Grishk District (ګرشک ولسوالۍ) (population 114,200), also called Nahri Saraj District (نهر سراج ولسوالۍ), is a district in Helmand Province in southern Afghanistan. Its principal municipality is Grishk (population 48,546). Grishk Dam is located in the district.

==History==
On 3 May 2020, seven Afghan security forces were killed and at least 12 others wounded in a suicide truck bomb attack on a military and intelligence base in Grishk District. A Mazda mini truck was exploded in front of the gate by the suicide attacker, partially damaging the base.
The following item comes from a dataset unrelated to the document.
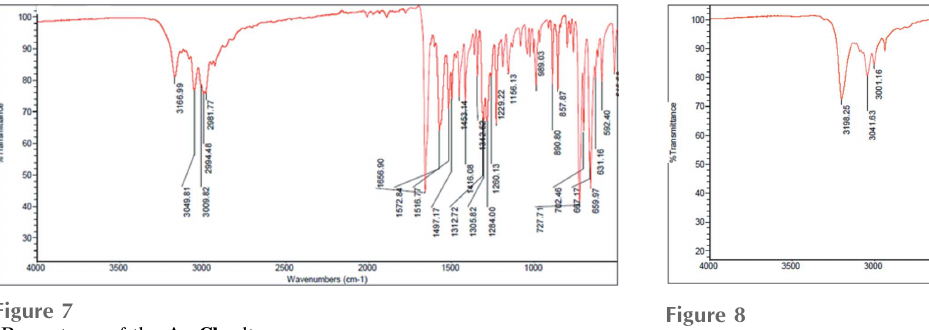
Figure 8 IR spectrum of the AmBr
The Taliban claimed responsibility for the attack.

On 17 March 2024, at least 21 people were killed and 38 others were injured in a traffic accident in the district.

==Demography==
The ethnic composition is predominantly Pashtun, and the main tribe is Noorzai.

==Location==
Gerishk District sits at the intersection of Highway 1 (the 'Afghan ring-road', based on the old Silk Road and refurbished in the 1960s with US investment) and the Helmand River. A major stopping-point on the trade routes from Pakistan and Iran, Grishk enjoys the prospect of returning to its historical prosperity, although this is under threat of Taliban resurgence in the region. Route 611 passes through Gerishk District.

==Income==
The main source of income is agriculture. The soil is rich and the irrigation systems are in relatively good condition. The irrigation is from the Helamand River, karezes and tube-wells.

==Hospitals and Schools==
There is a hospital with both male and female doctors. There are 20 schools in the district, attended by 80% of the children.

==Operation Enduring Freedom==
Bismullah appointed to be the transportation director for Ghereskh by the Hamid Karzai administration was sent to Guantanamo Bay detention camp, where he was held in extrajudicial detention for seven years.
On January 17, 2009, the US Government acknowledged that he had never been an "enemy combatant".